Yesterday marked what would have been the 43th wedding anniversary of Jackie O and Aristotle Onassis. Jacqueline Kennedy stunned so many by marrying Onassis, who was the opposite of her first husband in appearance, age and approach to many aspects of life. He was mercurial, could be crude, and was old fashioned about many things, especially his treatment of women. He flaunted his affair with Maria Callas, before and after he married Jackie.

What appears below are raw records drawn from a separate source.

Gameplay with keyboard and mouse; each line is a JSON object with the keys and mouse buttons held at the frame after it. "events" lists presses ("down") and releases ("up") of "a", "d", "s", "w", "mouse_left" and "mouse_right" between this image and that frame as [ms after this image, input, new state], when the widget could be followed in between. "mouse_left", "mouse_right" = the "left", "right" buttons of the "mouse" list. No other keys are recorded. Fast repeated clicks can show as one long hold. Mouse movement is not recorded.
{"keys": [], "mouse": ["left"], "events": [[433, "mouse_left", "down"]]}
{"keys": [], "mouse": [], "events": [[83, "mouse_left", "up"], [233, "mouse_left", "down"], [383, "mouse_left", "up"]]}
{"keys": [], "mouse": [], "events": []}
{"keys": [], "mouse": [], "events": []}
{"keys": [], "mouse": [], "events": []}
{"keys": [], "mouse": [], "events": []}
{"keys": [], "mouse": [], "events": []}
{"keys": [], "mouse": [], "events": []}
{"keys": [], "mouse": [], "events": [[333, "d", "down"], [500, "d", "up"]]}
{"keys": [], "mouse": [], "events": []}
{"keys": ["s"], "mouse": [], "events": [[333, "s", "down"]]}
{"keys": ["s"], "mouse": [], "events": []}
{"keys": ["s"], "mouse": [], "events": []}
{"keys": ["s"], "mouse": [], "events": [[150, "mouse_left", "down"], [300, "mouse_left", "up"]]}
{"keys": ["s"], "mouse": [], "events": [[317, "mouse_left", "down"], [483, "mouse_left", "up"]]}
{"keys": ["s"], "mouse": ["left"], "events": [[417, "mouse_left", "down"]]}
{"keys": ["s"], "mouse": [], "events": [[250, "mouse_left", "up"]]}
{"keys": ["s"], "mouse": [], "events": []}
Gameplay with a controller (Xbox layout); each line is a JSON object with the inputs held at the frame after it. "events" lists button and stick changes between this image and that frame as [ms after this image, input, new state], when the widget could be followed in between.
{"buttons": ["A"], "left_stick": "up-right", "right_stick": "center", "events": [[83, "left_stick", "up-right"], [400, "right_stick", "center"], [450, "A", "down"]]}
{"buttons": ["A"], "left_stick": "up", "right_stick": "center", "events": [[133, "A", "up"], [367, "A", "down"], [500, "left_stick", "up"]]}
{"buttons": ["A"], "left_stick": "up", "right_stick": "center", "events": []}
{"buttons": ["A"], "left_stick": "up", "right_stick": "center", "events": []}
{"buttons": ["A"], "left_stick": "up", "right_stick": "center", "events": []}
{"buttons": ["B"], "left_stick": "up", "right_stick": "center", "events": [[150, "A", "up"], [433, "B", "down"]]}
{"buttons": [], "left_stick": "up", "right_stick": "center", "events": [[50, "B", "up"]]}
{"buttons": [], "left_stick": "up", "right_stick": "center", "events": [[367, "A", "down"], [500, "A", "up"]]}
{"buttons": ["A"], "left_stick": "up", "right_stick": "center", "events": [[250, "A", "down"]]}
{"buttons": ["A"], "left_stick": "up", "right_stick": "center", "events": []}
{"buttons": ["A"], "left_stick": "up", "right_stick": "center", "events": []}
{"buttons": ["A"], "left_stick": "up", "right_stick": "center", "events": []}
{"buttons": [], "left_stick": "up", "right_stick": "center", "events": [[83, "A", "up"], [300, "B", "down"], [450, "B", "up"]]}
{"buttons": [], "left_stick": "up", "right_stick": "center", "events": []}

Indeed, Onassis was an incongruous mate for America’s queen: 29 years older than Jackie, two inches shorter at just five-foot-five, fatter, rougher than the horsy-artsy-intellectual crowd with which she was imbedded. He was a divorcee and world-class womanizer. She was the good Catholic who had learned to turn the other cheek in her first marriage. He loved bouzouki music and smashed pottery in Greek tavernas, once running up a bill as high as $1,000 for all the dishware that he threw one night. She loved the theater. He didn’t. He was a night person, typically waking when she was eating lunch. Onassis often wore a dark suit and tie, even in the summer. Jackie, by contrast, was always impeccably dressed according to season and occasion, and a regular at Valentino – who had made the off-white knee-length skirt and lace-covered sweater she wore for the Greek wedding.
Whatever reasons she may have had for marrying Onassis – love, money, security – even her admirers were perplexed by her choice.
When her friend Truman Capote asked her why, she said, “I can’t very well marry a dentist from New Jersey!”
Other friends told her she was going to fall off her pedestal if she married Onassis.
“That’s better than freezing there,” she scoffed.